Matt prayed his closing words would leave an impression. “This was a case, ladies and gentlemen, that had to be brought to trial. Because the Benson City Council had the audacity to make a law prohibiting the free exercise of religion—in this case, the Christian religion. An action that flies in the face of our Constitution and everything this country stands for. An action our founding fathers hoped to avert when they wrote the First Amendment.”
He paced to the far end of the jury and noticed that each pair of eyes followed him. “We cannot allow that, friends. Not here, not in Benson. Not anywhere in the United States. Because once we let our government decide what’s acceptable in church meetings taking place in City Halls, we’re only a short jump to letting them decide what’
s acceptable in churches.” Matt’s voice rang with sincerity. “And that would mean everything our forefathers stood for, every battle fought in the name of freedom, would be for nothing.”
Matt shrugged one shoulder. “And so, honestly, ladies and gentlemen, this is not a case about separation of church and state. It’s a case about standing up for freedom. My freedom, your freedom.” He pointed to the front row of spectators where Pastor Carson was seated next to his wife among fifty people from First Church of the Valley. “Their freedom.
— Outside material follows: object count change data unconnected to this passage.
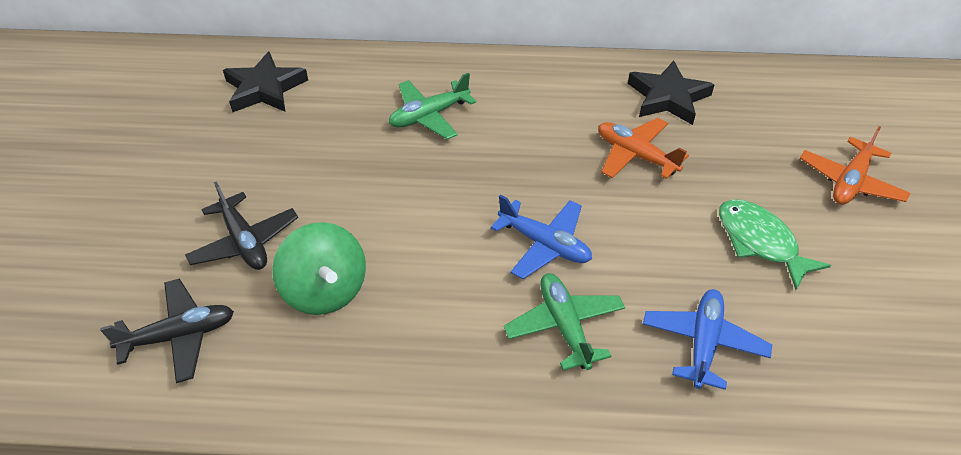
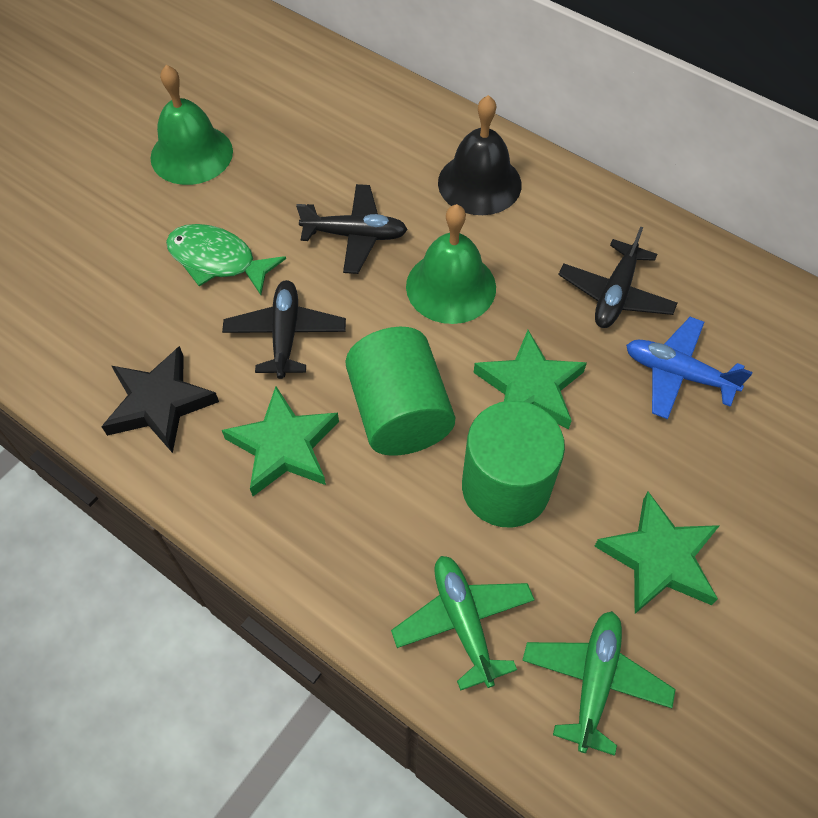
black bell: 0 -> 1
black plane: 2 -> 3
black star: 2 -> 1
blue plane: 2 -> 1
green bell: 0 -> 2
green cylinder: 0 -> 2
green spinning top: 1 -> 0
green star: 0 -> 3
orange plane: 2 -> 0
On that note, we are not only asking that this church be allowed to maintain their lease with the Benson City Hall. We’re asking for damages. Certainly the money kept by the city these past months, when Pastor Carson’s church has had to meet in various less desirable facilities. But also punitive damages.”
He glanced at the attorneys for the city of Benson and several City Council members seated behind them. “Because what the Benson City Council did in this matter is inexcusable and deserves some type of punishment. That way word will get out: We’re serious about freedom in America. Dead serious.” He gripped the jury box and looked at them with a heart full of compassion. “You can’t write laws that fly in the face of the Constitution and expect that act of defiance to go unpunished.” There was a beat. “Each of you is here today to carry on where Thomas Jefferson and his peers first began. Protecting freedom for this generation and every generation after it.” Matt nodded. “Thank you.”
The lead attorney for the City of Benson was an older, distinguished man whose tone was irritating and who focused on the appearance of things. Leasing City Hall to a Christian church would give the appearance of state-sponsored religion; allowing First Church of the Valley to preach Jesus Christ as the only way to salvation would give an appearance of narrow-mindedness, a lack of political tolerance. The entire matter gave the public the appearance that the Benson City Council had crossed the line between church and state. The attorney barely brushed over the fact that Pastor Carson had signed the lease agreement, binding him to whatever stipulations it contained. If a clause in the contract violated the U.S. Constitution—as Matt was suggesting—the fact that the pastor signed it would be of no significance.